Dan Walters: Don't believe California canards

It's utterly amazing at times how brain-dead the East Coast political media, both partisan and independent, can be about California's politics.

The canards about California abound and become both more entrenched with every election, such as the so-called "Bradley effect."

Some liberal Eastern pundits love to believe that Tom Bradley, then the Democratic mayor of Los Angeles, was the victim of a secret anti-black bias when he lost the governorship to Republican George Deukmejian in 1982 because pre-election polls favored Bradley.

Bradley lost because he believed he had it won and stopped campaigning about a week before the election, and although he was ahead in Election Day voting, the GOP mounted a strong, mail ballot drive.

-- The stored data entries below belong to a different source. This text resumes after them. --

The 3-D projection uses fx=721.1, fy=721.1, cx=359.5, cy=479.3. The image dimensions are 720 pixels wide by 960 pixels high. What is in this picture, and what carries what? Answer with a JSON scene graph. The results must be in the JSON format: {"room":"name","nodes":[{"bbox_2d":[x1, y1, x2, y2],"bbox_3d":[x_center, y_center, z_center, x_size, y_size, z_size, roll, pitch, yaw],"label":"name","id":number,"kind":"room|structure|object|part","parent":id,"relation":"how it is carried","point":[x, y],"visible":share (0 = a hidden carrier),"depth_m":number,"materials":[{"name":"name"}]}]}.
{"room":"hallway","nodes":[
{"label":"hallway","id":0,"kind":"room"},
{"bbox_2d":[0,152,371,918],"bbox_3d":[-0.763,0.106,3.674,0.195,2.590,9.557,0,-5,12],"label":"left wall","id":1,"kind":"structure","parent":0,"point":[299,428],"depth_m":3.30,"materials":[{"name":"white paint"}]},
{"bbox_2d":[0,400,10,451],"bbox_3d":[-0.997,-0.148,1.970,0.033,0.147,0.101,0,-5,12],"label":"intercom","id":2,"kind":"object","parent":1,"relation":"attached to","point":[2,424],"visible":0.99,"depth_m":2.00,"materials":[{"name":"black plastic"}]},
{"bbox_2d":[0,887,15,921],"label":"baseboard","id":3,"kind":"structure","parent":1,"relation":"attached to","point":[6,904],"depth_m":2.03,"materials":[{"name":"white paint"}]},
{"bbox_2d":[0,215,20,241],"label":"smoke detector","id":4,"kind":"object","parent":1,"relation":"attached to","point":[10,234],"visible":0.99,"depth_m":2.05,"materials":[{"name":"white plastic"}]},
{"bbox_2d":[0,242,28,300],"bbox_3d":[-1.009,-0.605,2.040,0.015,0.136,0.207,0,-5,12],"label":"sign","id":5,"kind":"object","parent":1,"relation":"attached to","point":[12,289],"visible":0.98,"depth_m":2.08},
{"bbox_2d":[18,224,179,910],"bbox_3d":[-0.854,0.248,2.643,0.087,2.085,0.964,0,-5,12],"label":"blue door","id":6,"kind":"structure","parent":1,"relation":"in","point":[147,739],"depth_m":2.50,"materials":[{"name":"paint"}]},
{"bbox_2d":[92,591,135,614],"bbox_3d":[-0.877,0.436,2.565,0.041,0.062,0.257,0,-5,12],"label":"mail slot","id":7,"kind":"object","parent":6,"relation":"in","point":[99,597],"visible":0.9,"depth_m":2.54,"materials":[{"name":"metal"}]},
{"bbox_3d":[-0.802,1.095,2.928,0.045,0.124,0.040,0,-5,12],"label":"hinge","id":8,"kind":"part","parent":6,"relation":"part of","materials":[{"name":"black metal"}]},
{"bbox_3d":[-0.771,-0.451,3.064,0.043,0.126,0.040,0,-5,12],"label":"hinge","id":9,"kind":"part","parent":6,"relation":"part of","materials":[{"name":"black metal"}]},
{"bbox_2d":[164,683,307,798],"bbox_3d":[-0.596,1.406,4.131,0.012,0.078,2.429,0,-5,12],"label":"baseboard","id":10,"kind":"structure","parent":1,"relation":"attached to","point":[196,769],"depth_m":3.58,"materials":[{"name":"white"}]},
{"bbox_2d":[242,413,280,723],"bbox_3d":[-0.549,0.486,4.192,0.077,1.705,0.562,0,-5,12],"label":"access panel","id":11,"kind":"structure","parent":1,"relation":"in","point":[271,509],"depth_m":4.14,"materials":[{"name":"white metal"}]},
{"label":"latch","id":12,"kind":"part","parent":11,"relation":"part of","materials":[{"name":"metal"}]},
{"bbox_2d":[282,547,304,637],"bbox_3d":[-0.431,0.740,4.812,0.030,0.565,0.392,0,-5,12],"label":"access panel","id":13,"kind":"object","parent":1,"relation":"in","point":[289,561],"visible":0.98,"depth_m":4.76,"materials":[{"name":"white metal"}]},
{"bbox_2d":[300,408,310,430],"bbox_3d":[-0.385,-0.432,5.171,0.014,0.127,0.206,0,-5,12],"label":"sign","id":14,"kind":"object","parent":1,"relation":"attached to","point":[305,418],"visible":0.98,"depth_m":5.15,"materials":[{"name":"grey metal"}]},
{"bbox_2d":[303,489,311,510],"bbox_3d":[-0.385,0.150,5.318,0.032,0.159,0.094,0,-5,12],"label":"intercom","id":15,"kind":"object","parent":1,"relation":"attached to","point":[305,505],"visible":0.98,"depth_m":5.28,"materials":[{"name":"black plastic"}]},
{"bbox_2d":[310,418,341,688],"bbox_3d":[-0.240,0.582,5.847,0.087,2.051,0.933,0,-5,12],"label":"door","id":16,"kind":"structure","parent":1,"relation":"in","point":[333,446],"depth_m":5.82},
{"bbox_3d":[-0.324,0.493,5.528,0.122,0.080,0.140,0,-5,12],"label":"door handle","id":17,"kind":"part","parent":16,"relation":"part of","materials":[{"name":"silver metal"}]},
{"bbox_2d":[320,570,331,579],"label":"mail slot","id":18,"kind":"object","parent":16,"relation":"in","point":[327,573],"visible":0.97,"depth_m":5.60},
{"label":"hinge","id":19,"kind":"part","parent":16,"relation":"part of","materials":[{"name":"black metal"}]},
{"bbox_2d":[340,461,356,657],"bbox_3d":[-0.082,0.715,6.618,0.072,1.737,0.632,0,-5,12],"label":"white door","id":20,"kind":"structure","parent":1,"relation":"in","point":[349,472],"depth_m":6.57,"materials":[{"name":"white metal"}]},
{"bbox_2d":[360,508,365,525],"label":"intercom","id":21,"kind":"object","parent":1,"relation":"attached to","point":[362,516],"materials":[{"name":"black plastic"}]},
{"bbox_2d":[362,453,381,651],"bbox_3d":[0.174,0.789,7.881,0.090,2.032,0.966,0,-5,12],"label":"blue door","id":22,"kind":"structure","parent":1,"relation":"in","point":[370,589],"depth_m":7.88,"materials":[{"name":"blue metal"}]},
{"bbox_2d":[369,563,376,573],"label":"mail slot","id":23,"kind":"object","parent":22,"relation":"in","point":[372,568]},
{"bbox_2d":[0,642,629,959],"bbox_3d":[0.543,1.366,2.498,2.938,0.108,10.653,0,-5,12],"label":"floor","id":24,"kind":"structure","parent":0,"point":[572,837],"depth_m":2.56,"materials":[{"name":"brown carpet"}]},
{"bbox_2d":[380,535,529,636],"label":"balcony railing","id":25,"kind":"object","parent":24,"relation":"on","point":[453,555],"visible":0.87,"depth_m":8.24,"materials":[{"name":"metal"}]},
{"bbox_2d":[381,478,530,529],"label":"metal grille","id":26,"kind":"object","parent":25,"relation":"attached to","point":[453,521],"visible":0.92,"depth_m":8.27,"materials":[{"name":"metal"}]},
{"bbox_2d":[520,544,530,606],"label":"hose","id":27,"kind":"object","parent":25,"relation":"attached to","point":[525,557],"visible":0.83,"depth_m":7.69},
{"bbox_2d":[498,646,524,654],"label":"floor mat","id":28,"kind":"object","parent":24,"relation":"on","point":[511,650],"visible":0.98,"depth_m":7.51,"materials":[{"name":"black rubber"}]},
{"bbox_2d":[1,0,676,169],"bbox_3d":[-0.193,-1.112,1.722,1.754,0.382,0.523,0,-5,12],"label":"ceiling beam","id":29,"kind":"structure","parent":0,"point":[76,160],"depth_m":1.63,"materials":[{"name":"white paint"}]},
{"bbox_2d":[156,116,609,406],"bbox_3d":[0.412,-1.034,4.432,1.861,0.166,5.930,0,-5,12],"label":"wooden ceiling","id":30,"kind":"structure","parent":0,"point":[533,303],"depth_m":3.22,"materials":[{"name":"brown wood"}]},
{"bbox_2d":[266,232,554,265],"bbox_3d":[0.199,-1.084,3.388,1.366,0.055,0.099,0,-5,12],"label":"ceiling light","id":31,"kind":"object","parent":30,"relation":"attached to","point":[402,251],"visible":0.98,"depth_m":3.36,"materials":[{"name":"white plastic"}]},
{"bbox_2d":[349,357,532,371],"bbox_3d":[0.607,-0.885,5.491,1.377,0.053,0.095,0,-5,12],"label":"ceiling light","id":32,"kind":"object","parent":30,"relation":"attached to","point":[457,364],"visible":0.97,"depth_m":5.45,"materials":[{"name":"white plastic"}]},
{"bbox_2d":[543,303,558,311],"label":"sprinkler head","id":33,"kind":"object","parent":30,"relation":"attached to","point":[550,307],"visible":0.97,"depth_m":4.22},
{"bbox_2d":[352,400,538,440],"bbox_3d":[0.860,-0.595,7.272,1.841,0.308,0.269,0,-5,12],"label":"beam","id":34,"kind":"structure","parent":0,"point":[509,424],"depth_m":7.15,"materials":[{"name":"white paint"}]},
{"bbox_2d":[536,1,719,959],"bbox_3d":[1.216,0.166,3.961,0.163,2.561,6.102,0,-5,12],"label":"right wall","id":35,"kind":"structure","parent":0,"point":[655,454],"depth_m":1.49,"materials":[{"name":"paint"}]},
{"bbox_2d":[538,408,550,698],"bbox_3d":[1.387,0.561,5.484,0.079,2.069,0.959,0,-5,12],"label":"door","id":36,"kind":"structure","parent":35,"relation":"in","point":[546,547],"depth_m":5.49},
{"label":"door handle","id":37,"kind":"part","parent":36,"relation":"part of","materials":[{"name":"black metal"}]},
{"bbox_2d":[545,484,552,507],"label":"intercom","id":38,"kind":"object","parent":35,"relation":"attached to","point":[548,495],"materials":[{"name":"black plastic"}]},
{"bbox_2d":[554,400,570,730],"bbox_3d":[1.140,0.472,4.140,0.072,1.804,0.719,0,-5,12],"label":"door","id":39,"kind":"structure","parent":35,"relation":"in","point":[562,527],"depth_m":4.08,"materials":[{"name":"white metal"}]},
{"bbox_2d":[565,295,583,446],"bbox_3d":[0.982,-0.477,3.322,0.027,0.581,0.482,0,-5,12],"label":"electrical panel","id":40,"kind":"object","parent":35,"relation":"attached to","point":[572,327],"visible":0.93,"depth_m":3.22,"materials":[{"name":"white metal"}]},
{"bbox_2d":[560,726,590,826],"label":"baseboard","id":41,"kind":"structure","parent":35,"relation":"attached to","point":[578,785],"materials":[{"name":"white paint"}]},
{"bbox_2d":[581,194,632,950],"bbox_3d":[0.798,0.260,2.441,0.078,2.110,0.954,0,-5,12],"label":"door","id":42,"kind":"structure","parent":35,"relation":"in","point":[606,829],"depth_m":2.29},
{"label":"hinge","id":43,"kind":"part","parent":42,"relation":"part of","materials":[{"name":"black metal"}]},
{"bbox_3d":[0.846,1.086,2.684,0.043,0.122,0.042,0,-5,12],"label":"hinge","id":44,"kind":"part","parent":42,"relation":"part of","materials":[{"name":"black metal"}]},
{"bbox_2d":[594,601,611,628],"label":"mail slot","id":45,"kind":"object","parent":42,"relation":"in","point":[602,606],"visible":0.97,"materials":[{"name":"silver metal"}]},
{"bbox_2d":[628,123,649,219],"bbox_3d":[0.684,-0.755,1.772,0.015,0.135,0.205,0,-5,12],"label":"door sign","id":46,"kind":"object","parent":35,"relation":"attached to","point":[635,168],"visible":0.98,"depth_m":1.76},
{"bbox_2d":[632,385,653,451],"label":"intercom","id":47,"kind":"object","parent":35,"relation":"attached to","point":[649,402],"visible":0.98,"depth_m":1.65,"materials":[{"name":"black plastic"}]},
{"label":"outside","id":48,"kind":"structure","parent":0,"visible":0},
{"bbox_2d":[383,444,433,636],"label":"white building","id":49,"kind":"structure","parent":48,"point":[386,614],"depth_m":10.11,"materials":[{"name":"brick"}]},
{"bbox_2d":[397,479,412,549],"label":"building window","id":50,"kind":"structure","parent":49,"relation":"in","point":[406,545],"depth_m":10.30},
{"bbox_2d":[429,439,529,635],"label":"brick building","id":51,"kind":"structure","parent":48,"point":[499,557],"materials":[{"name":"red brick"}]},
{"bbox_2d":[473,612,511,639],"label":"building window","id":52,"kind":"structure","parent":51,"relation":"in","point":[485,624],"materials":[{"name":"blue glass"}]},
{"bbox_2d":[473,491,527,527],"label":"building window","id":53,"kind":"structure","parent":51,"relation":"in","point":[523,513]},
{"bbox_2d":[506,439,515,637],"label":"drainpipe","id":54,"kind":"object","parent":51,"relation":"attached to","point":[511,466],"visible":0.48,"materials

But the dumbness about California politics is certainly not confined to those on the left side of the political ledger, as Human Events, a conservative magazine, proved this month with an article bemoaning the loss of Republican congressional seats in California and blaming Kevin McCarthy, a Bakersfield congressman and third-ranking GOP leader.

The tale as told by John Gizzi in Human Events is that McCarthy embraced a California congressional redistricting plan adopted by a new independent commission even though liberal groups had influenced its mapmaking, and failed to support a referendum that, Gizzi claims, would have blocked use of the plan for 2012.

He's dead-wrong on two counts.

The commission plan was much fairer to Republicans than any a Democrat-controlled Legislature and a Democratic governor would have drawn. Instead of losing four seats in California, the GOP would have dropped by a half-dozen or more.

Furthermore, had Republicans spent millions of dollars on a referendum challenging the plan, it almost certainly would not have blocked its use in the 2012 elections.

Republicans did spend millions on a referendum on the state Senate maps. But the Supreme Court ruled that the commission's Senate maps be used in 2012 anyway.

Republicans lost some congressional seats by close margins, which reflects high voter turnout and heavy spending by Democrats.

Some apparently want to make McCarthy a scapegoat, but it doesn't square with the facts.